Collected data entries:
%%

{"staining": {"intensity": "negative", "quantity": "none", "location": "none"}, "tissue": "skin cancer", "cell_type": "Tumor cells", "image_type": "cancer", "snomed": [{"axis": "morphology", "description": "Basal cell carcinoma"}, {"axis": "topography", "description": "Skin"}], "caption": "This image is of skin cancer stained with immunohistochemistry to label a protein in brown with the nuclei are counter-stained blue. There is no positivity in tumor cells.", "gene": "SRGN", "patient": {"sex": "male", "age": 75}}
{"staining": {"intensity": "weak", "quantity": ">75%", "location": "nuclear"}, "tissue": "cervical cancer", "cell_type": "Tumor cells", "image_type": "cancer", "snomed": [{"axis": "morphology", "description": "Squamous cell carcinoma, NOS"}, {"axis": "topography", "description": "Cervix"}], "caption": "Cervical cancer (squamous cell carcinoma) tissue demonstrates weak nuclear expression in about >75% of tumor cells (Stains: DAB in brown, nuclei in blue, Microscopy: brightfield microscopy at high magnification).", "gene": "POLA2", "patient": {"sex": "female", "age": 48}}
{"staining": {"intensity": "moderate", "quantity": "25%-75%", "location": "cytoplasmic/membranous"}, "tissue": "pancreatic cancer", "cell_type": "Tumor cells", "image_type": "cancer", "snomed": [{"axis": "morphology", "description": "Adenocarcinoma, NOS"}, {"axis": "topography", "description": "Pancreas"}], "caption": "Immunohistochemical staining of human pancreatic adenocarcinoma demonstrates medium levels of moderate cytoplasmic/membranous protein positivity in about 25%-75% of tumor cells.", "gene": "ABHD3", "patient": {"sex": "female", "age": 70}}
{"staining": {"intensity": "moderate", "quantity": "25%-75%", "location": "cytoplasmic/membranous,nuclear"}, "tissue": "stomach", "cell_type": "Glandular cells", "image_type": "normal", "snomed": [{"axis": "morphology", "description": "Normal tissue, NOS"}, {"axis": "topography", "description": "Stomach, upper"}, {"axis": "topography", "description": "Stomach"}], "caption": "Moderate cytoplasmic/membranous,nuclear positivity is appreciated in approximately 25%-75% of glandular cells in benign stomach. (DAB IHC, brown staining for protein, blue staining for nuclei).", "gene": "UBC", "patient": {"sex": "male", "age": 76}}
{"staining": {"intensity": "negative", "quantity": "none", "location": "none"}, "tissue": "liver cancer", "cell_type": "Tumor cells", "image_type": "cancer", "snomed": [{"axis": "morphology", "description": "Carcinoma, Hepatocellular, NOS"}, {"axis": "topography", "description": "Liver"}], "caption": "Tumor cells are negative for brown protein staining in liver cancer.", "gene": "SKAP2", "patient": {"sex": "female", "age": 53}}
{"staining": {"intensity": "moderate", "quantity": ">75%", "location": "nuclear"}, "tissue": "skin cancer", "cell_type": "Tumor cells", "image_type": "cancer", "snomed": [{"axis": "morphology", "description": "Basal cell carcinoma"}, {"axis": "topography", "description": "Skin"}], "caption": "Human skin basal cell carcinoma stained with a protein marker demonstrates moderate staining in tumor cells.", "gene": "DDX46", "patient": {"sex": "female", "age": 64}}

%%

WHAT IS EXPECTED.
What this exercise asks for is an exact copy of all the records.

EXPECTED ANSWER.
{"staining": {"intensity": "negative", "quantity": "none", "location": "none"}, "tissue": "skin cancer", "cell_type": "Tumor cells", "image_type": "cancer", "snomed": [{"axis": "morphology", "description": "Basal cell carcinoma"}, {"axis": "topography", "description": "Skin"}], "caption": "This image is of skin cancer stained with immunohistochemistry to label a protein in brown with the nuclei are counter-stained blue. There is no positivity in tumor cells.", "gene": "SRGN", "patient": {"sex": "male", "age": 75}}
{"staining": {"intensity": "weak", "quantity": ">75%", "location": "nuclear"}, "tissue": "cervical cancer", "cell_type": "Tumor cells", "image_type": "cancer", "snomed": [{"axis": "morphology", "description": "Squamous cell carcinoma, NOS"}, {"axis": "topography", "description": "Cervix"}], "caption": "Cervical cancer (squamous cell carcinoma) tissue demonstrates weak nuclear expression in about >75% of tumor cells (Stains: DAB in brown, nuclei in blue, Microscopy: brightfield microscopy at high magnification).", "gene": "POLA2", "patient": {"sex": "female", "age": 48}}
{"staining": {"intensity": "moderate", "quantity": "25%-75%", "location": "cytoplasmic/membranous"}, "tissue": "pancreatic cancer", "cell_type": "Tumor cells", "image_type": "cancer", "snomed": [{"axis": "morphology", "description": "Adenocarcinoma, NOS"}, {"axis": "topography", "description": "Pancreas"}], "caption": "Immunohistochemical staining of human pancreatic adenocarcinoma demonstrates medium levels of moderate cytoplasmic/membranous protein positivity in about 25%-75% of tumor cells.", "gene": "ABHD3", "patient": {"sex": "female", "age": 70}}
{"staining": {"intensity": "moderate", "quantity": "25%-75%", "location": "cytoplasmic/membranous,nuclear"}, "tissue": "stomach", "cell_type": "Glandular cells", "image_type": "normal", "snomed": [{"axis": "morphology", "description": "Normal tissue, NOS"}, {"axis": "topography", "description": "Stomach, upper"}, {"axis": "topography", "description": "Stomach"}], "caption": "Moderate cytoplasmic/membranous,nuclear positivity is appreciated in approximately 25%-75% of glandular cells in benign stomach. (DAB IHC, brown staining for protein, blue staining for nuclei).", "gene": "UBC", "patient": {"sex": "male", "age": 76}}
{"staining": {"intensity": "negative", "quantity": "none", "location": "none"}, "tissue": "liver cancer", "cell_type": "Tumor cells", "image_type": "cancer", "snomed": [{"axis": "morphology", "description": "Carcinoma, Hepatocellular, NOS"}, {"axis": "topography", "description": "Liver"}], "caption": "Tumor cells are negative for brown protein staining in liver cancer.", "gene": "SKAP2", "patient": {"sex": "female", "age": 53}}
{"staining": {"intensity": "moderate", "quantity": ">75%", "location": "nuclear"}, "tissue": "skin cancer", "cell_type": "Tumor cells", "image_type": "cancer", "snomed": [{"axis": "morphology", "description": "Basal cell carcinoma"}, {"axis": "topography", "description": "Skin"}], "caption": "Human skin basal cell carcinoma stained with a protein marker demonstrates moderate staining in tumor cells.", "gene": "DDX46", "patient": {"sex": "female", "age": 64}}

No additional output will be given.